* Excerpted passage
Couch participated in tryouts with the Tennessee Titans in January 2006. He also had workouts with the Miami Dolphins, Pittsburgh Steelers, and the Houston Texans. All three teams stated that despite good workouts, they were not interested in pursuing him. Couch ended up missing the entire 2006 season due to another shoulder surgery.

ESPN reported on July 20, 2007, that Couch had contacted all 32 NFL teams to see if any teams were interested in him for the 2007–2008 season. On July 29, 2007, Couch agreed to a two-year contract with the Jacksonville Jaguars.

* Saved entries
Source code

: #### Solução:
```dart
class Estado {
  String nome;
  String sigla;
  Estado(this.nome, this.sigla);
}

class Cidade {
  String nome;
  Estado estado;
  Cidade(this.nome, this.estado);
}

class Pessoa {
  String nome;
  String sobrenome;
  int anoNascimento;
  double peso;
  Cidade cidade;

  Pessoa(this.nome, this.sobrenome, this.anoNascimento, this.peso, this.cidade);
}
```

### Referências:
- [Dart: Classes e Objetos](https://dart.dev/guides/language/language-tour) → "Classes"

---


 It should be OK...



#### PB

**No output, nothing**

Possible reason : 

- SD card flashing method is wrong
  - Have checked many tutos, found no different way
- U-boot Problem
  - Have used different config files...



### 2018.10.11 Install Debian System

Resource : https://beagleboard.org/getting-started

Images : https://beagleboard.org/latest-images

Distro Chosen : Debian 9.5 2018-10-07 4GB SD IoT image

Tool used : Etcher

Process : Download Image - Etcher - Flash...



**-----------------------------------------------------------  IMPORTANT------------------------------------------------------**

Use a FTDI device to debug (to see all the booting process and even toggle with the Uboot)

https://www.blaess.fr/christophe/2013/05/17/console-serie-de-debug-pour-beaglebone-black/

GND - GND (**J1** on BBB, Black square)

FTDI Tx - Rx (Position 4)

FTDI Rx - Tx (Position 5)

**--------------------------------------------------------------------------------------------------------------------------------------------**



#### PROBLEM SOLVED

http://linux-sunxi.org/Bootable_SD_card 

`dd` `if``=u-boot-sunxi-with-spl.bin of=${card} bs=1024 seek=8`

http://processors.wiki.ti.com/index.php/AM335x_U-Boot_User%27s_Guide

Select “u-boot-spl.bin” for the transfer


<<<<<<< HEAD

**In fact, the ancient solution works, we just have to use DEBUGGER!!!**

* Work instructions
Could you retype the passage about Couch's tryouts and his Jaguars contract word for word? Nothing in the data is used here.

* Output below
Couch participated in tryouts with the Tennessee Titans in January 2006. He also had workouts with the Miami Dolphins, Pittsburgh Steelers, and the Houston Texans. All three teams stated that despite good workouts, they were not interested in pursuing him. Couch ended up missing the entire 2006 season due to another shoulder surgery.

ESPN reported on July 20, 2007, that Couch had contacted all 32 NFL teams to see if any teams were interested in him for the 2007–2008 season. On July 29, 2007, Couch agreed to a two-year contract with the Jacksonville Jaguars.